3 thoughts on “Junk Science Healthcare Policy on Emergency Visits”

  1. So, bottom line, it’s a non problem that’s being elevated to the status of national emergency for the purposes of politics and doom and gloom media. I suspected as much.

  2. I was the chair of the American College of Emergency Physicians Medico Legal Committee when the ant dumping law was passed in 1986, subsequently amended and titled Emergency Medical Treatment and Active Labor Act. (EMTALA) found at 42 US Code 1395dd, which requires a screening exam to determine if a person presenting to the ED has an emergency condtion, then treatment or transfer to a higher level of care if an emergency medical condition or active labor are identified.
    You be right in your comments. I was an investigator for the gubberment on the request of the Texas Medical Association because the state inspection teams were perceived to be made up of nurses with a need to hang scalps. I visited many hospitals in Texas unannounced to respond to complaints. Did it for 3 years, and my job was medico legal emergency physician expert on ED cases. Teaching the investigators with blood in their eye that docs don’t get up in the morning to hurt patients and get in trouble with the law.
    I was subsequently asked to study the act, learn it and I even followed the Jurisprudence at the trial and appellate level for 15 years.
    The law is not so bad, it is intended to prevent turning away seriously ill or injured people, which would be the obligation of a licensed hospital with an emergency department open to the public anyway, but the obligation to screen and treat is used by people to force access.
    I would say the net effect is not as bad as it might be perceived, and that there is widespread referral to ambulatory care for the ones determined not to be really sick, but they do get care, and, as I said in the original post, it is timely, convenient with good access and if you go to the emergency department they can do tests that may not be available at an office.
    most important to know. the cost of emergency dept care is pocket change for our medical system. 130 million visits, billed out at 1000 per, let’s say and that’s billed, not the expense of care, which is less.
    So that’s 130 billion in a system that costs 2.5 trillion. A majority of the billed is paid at a discount by insurance.
    We end up with less than 100 billion so that’s less than 5% of the total healthcare costs in America annually. 1 x 10 to the 9th over 2.5 x 10 to the 12th (100 billion/2500 billions= 4%
    Believe it or not that is approximately the amount that the system needs to absorb for uninsureds who don’t qualify for safety net, and can’t pay, according to studies done by Kaiser and Blue Cross Blue Shield about 5 years ago.
    Now the insurers are protected by provisions in the ACA for insolvency, so the whole thing is being driven by a strange form of crony capitalism. No telling what a mess we will have but you can count on collectivism producing mediocre professional services and generally bad and inefficient administration. That’s why socialism doesn’t work well except for the oligarchs.
    So it is not the burden or the drain on the healthcare budget claimed.
    John Dale Dunn MD JD Consultant Emergency Services/Peer Review Civilian Faculty, Emergency Medicine Residency Carl R. Darnall Army Med Center Fort Hood, Texas Medical Officer, Sheriff Bobby Grubbs Brown County, Texas 325 784 6697 (h) 642 5073 (c)

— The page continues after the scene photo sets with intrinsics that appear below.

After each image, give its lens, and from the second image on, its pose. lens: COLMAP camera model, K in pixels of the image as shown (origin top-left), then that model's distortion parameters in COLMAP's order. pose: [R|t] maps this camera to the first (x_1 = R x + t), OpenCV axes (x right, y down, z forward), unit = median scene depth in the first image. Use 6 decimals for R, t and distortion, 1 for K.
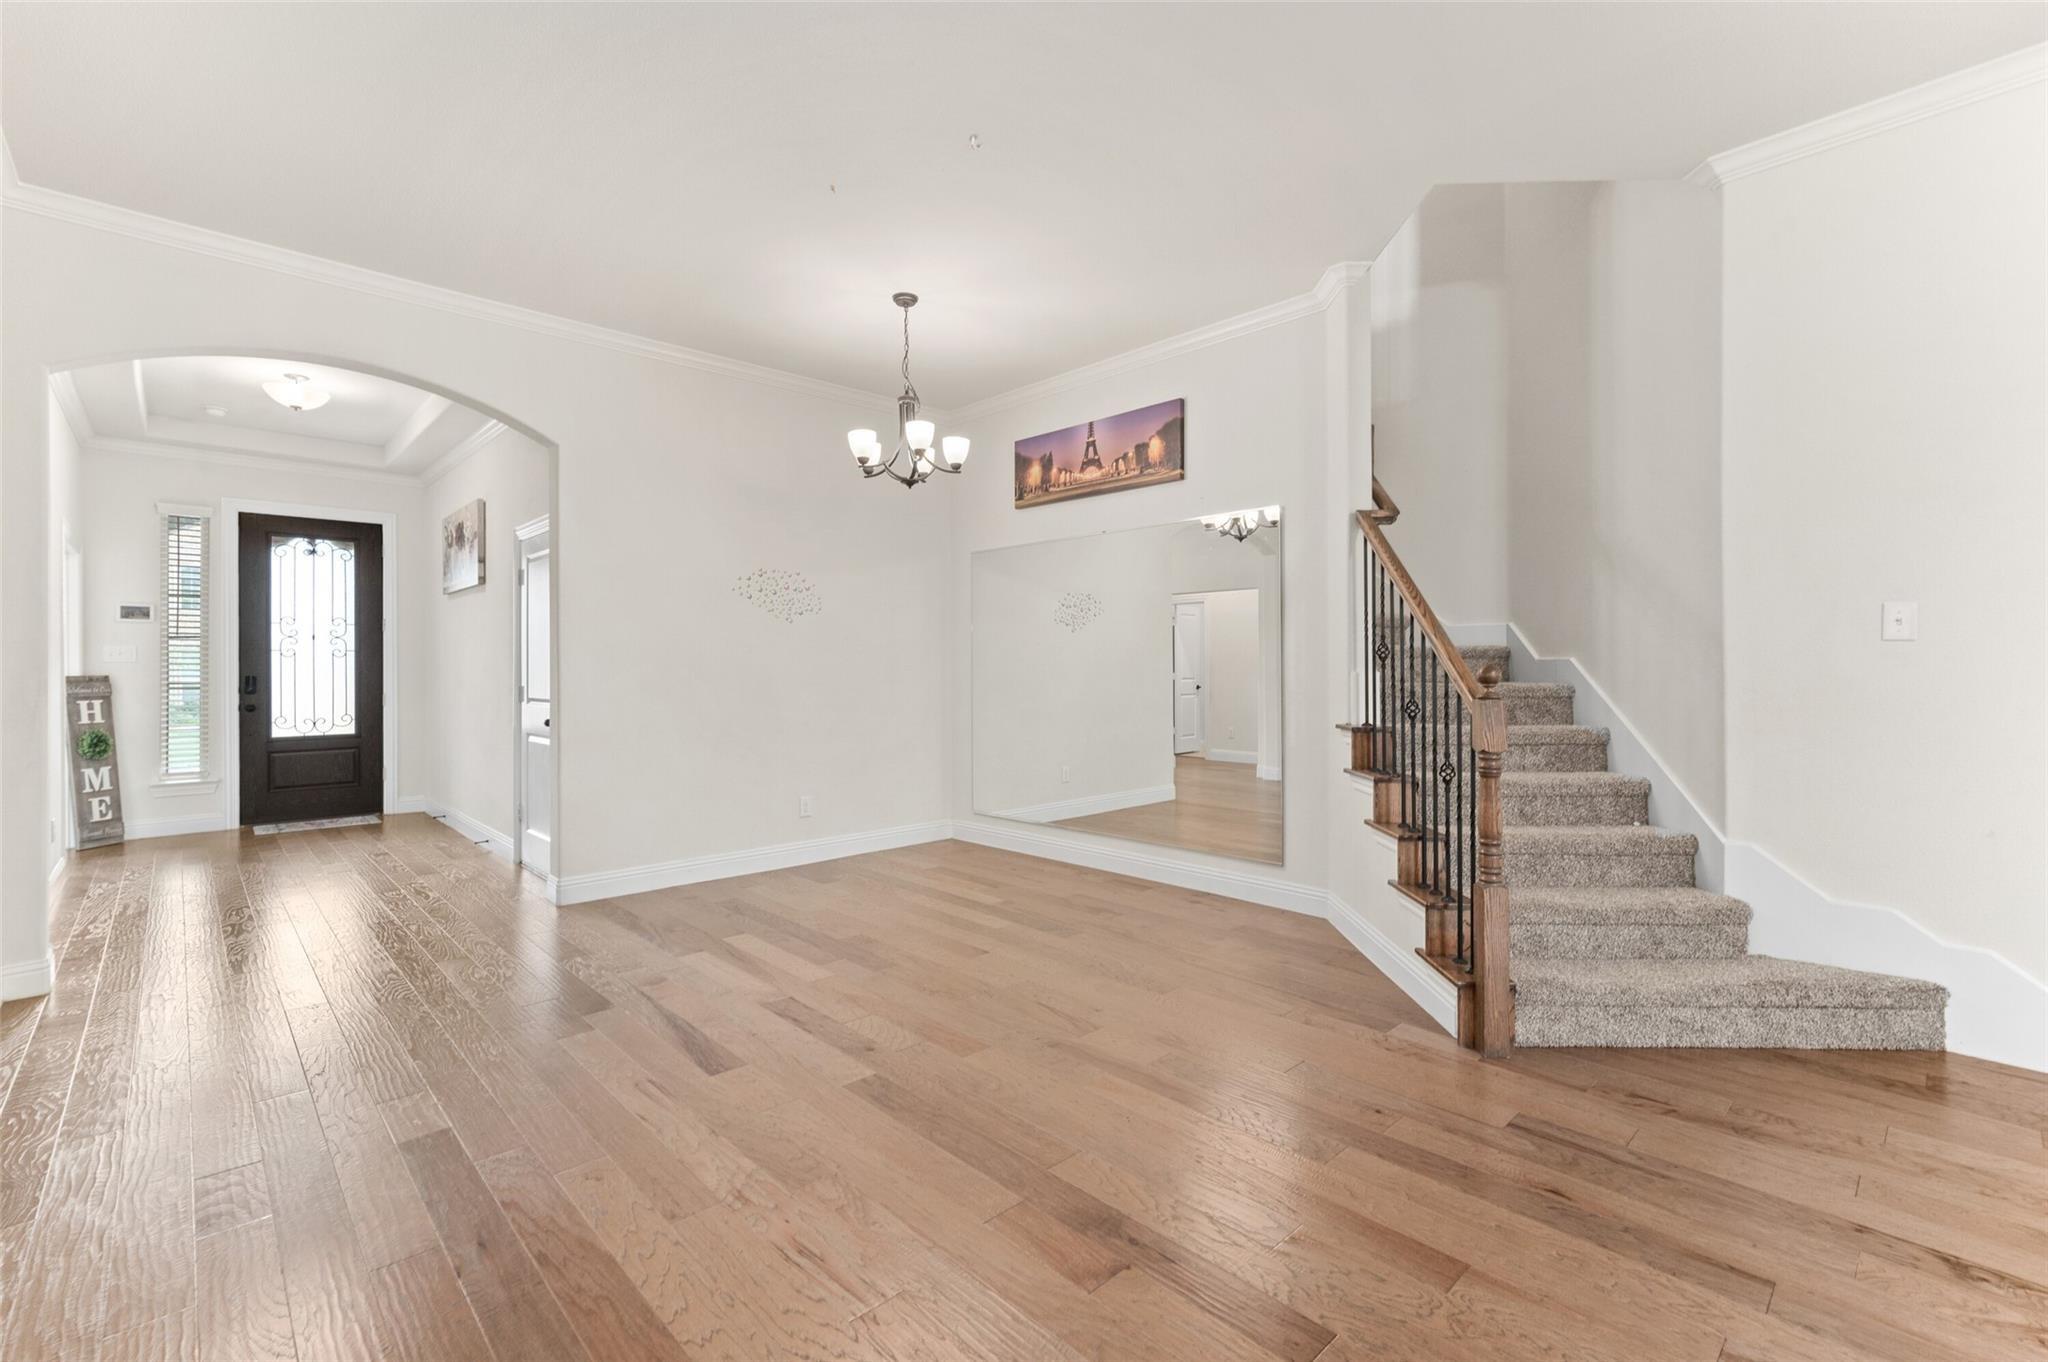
lens RADIAL K [[891.0, 0, 1027.0], [0, 891.0, 667.1], [0, 0, 1]] dist [-0.001520, 0.001335]
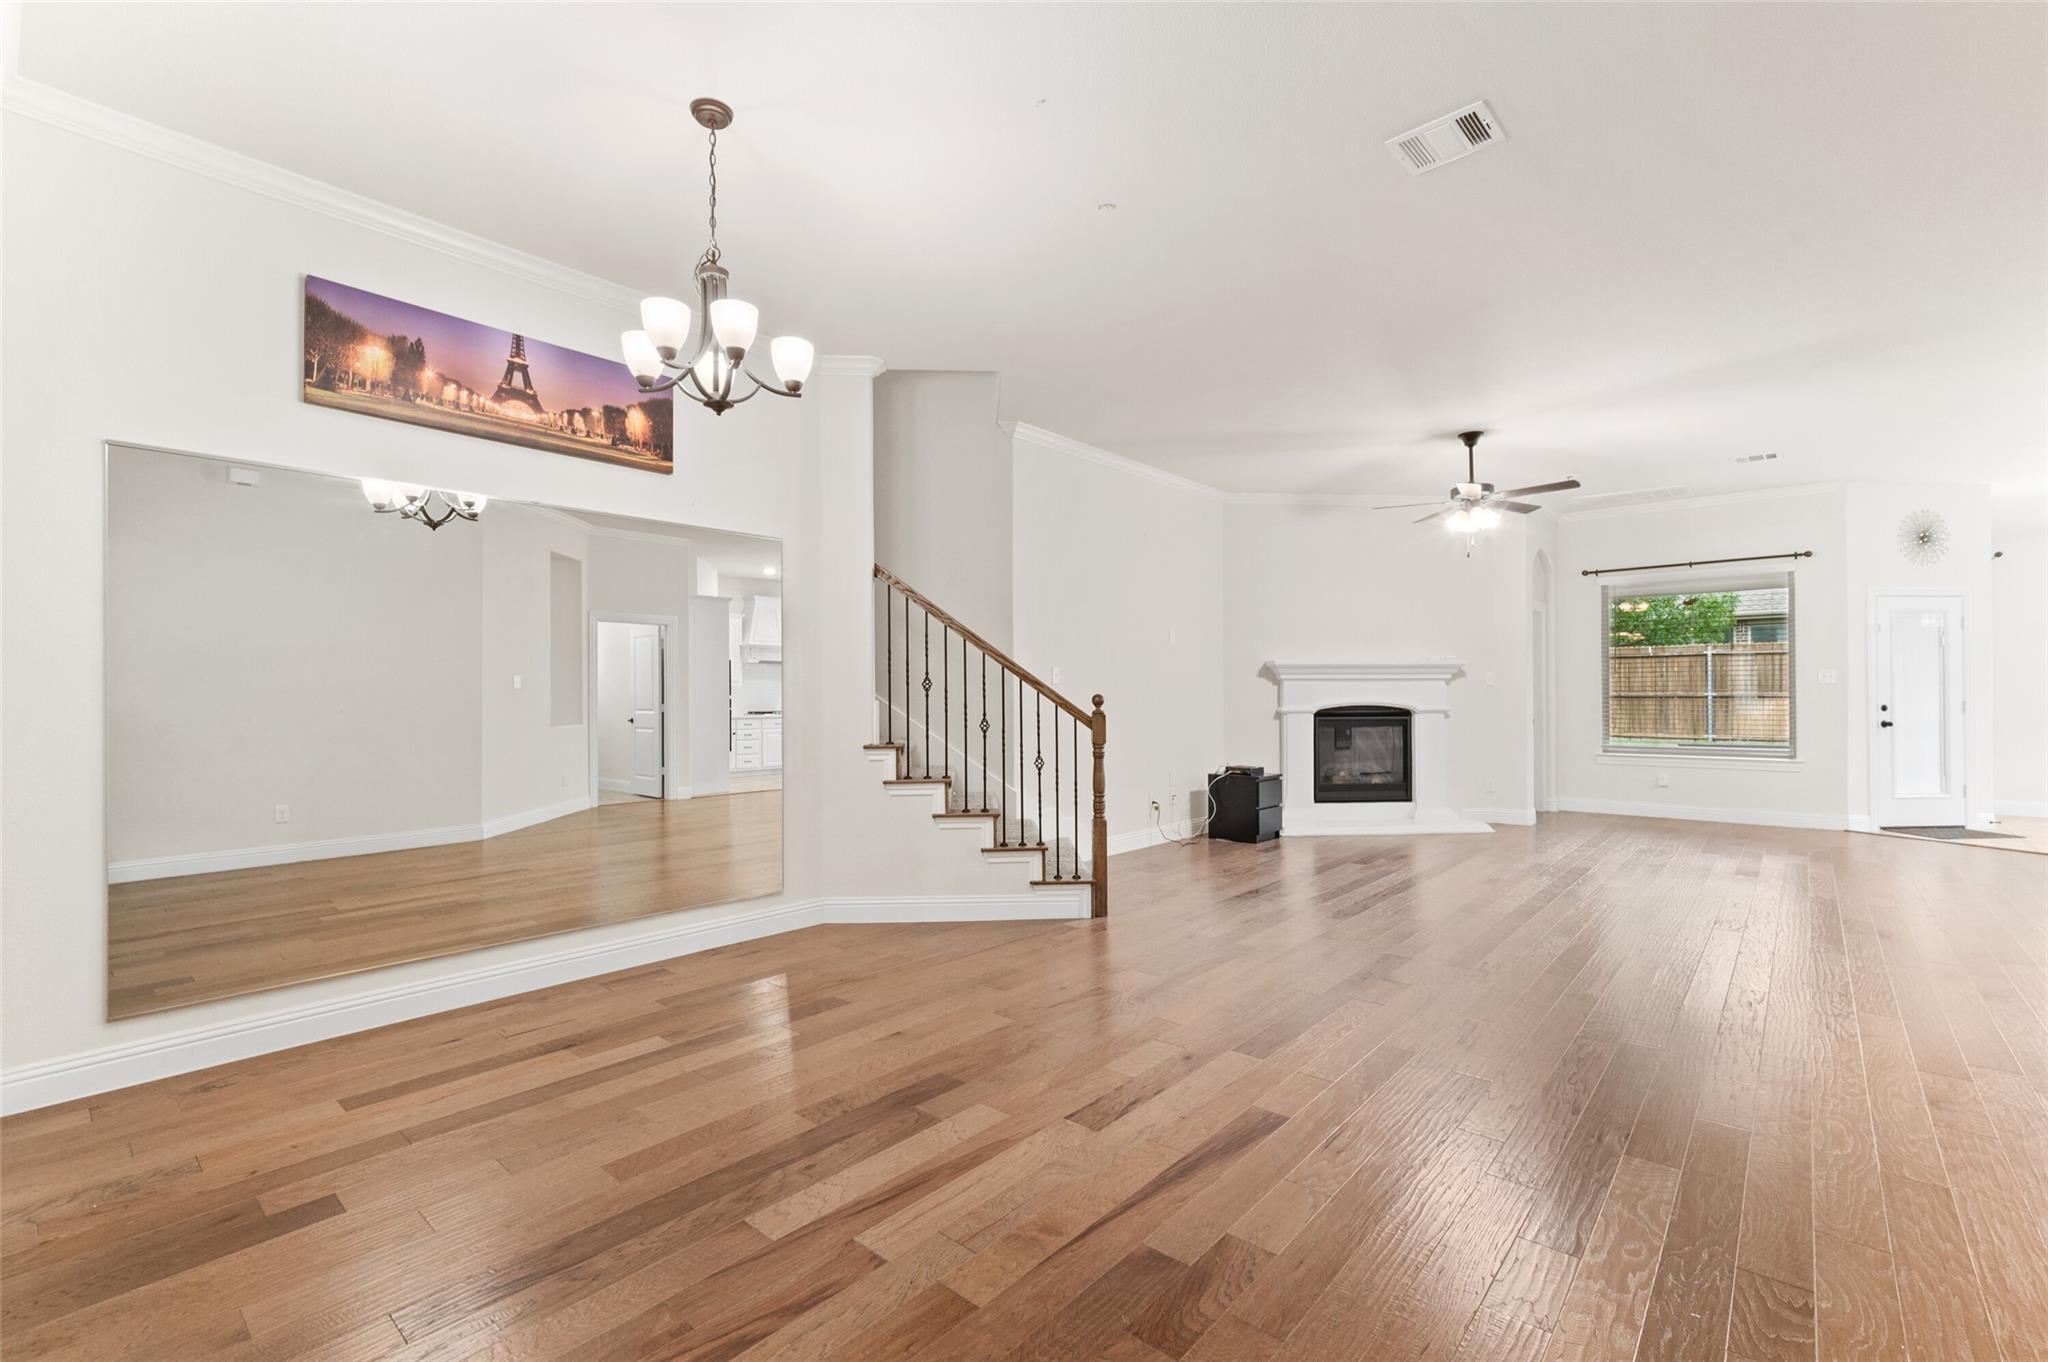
lens RADIAL K [[891.0, 0, 1032.5], [0, 891.0, 696.4], [0, 0, 1]] dist [-0.001520, 0.001335]
pose [[-0.089333, 0.002618, 0.995998, -0.678613], [0.003049, 0.999993, -0.002355, 0.002439], [-0.995997, 0.002826, -0.089340, 0.716348]]
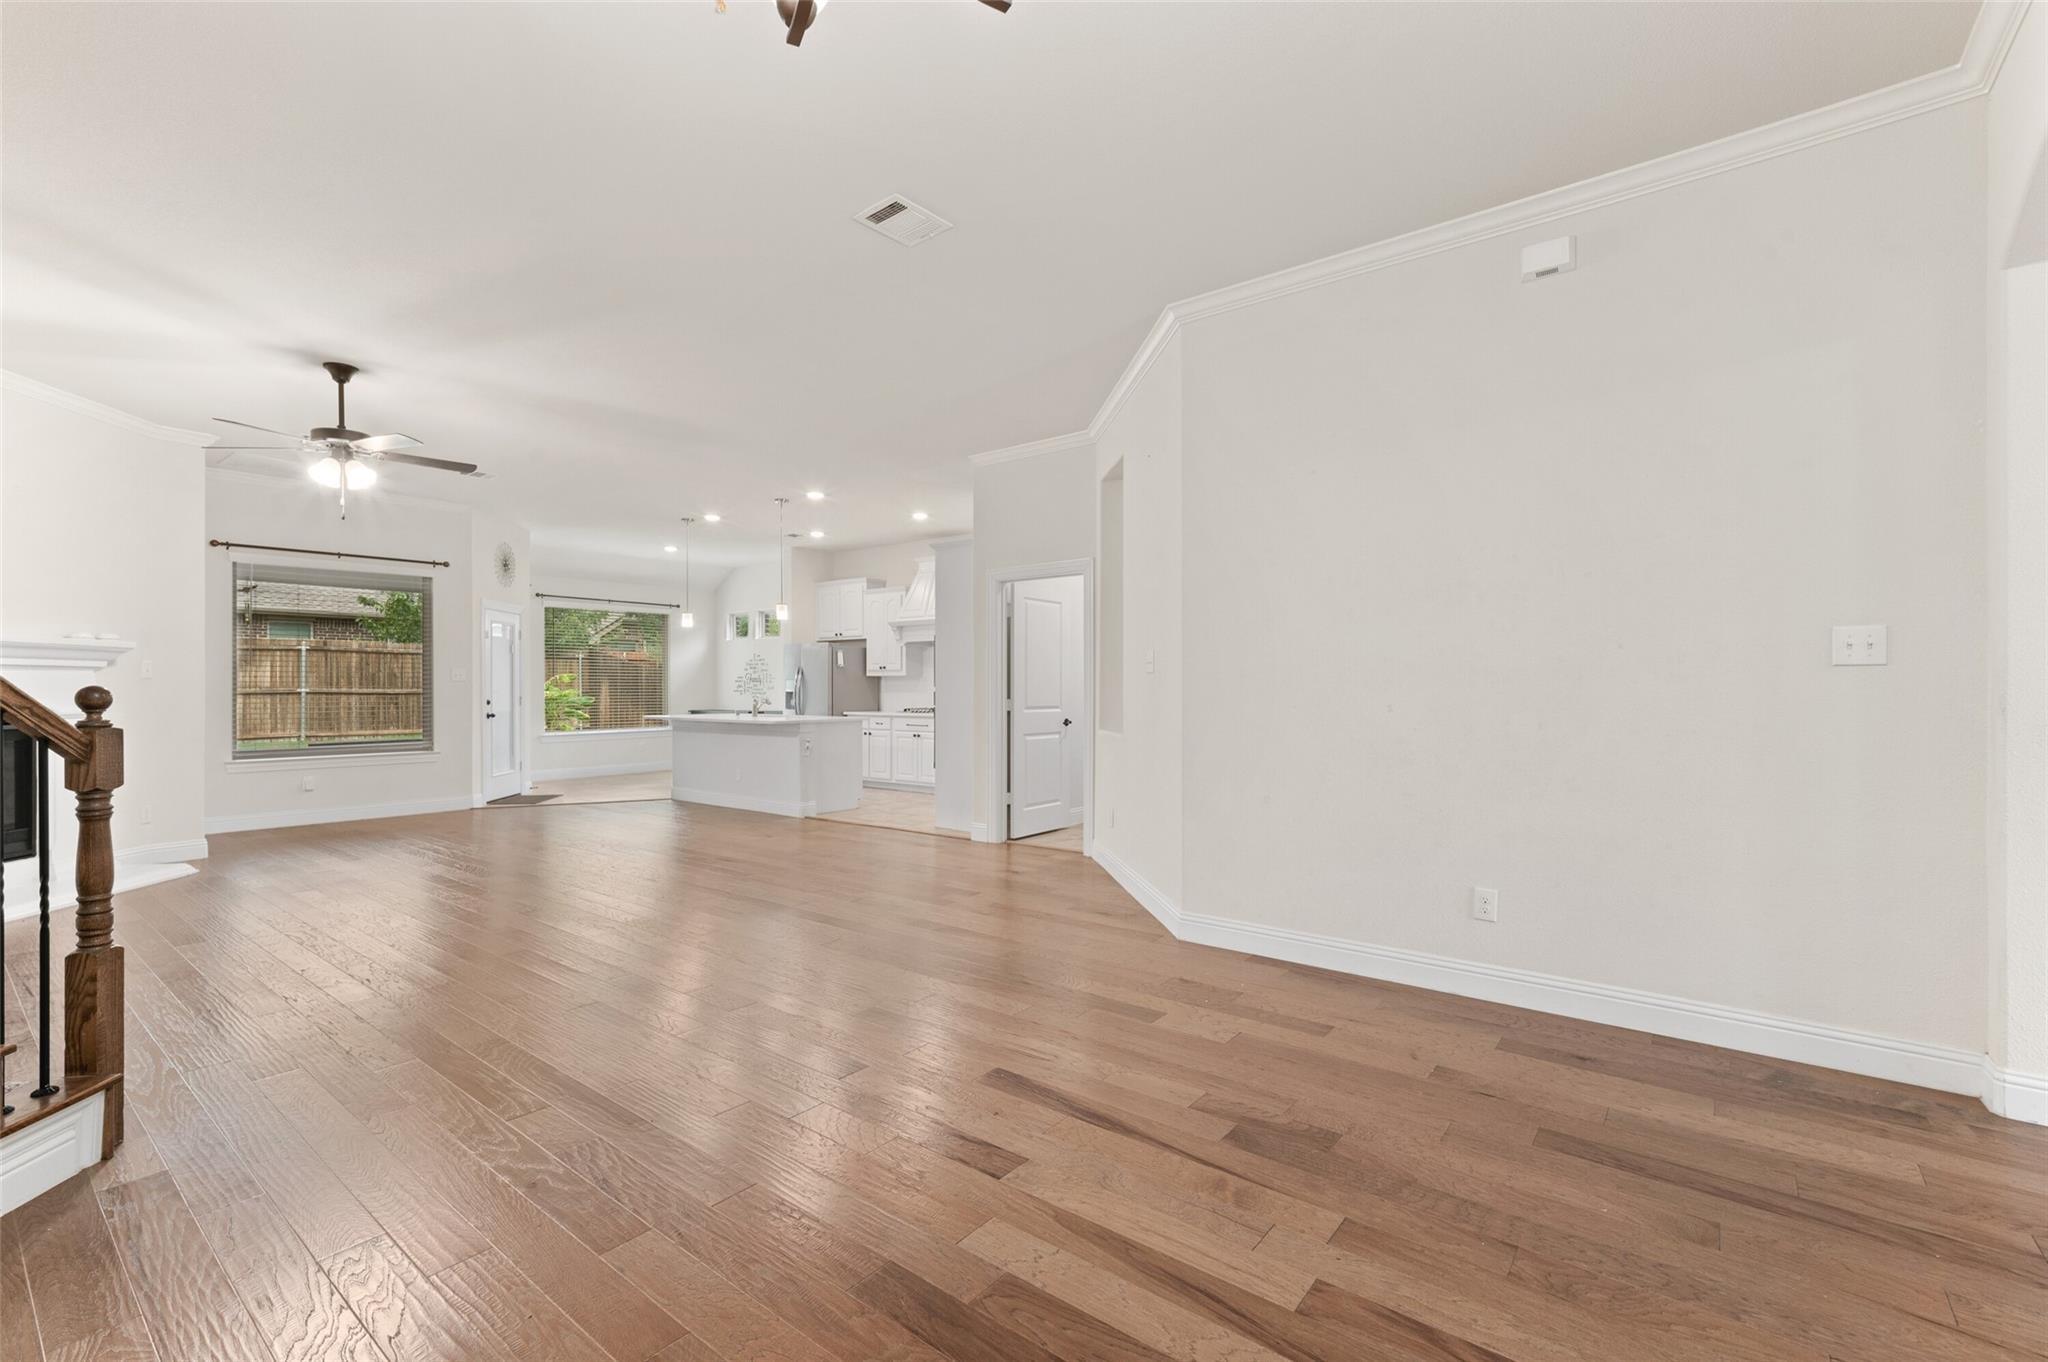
lens RADIAL K [[891.0, 0, 1025.7], [0, 891.0, 684.1], [0, 0, 1]] dist [-0.001520, 0.001335]
pose [[-0.990102, 0.004265, -0.140285, -0.126348], [0.005150, 0.999969, -0.005943, 0.002307], [0.140256, -0.006607, -0.990093, 1.088244]]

  3. One of the downsides of democracy is the need for politicians to avoid ever being a “bad guy”. Realistically, the only way to reduce unnecessary emergency room utilization is to start turning people away en masse. Unfortunately, current laws, and subsequent law suits, have hospitals scared to death of turning away a kid with the sniffles for fear that they’ll be ruined in the exceedingly rare case the kid dies of some strange disease afterwards. In the best case, howls of discrimination and corporate money grubbing are inevitable.
    Tort reform, and other actions designed to protect doctors form the lawyers of “victims” whose family member sadly couldn’t be saved will never pass because no legislator wants to be seen as being on the side opposing the crying mother.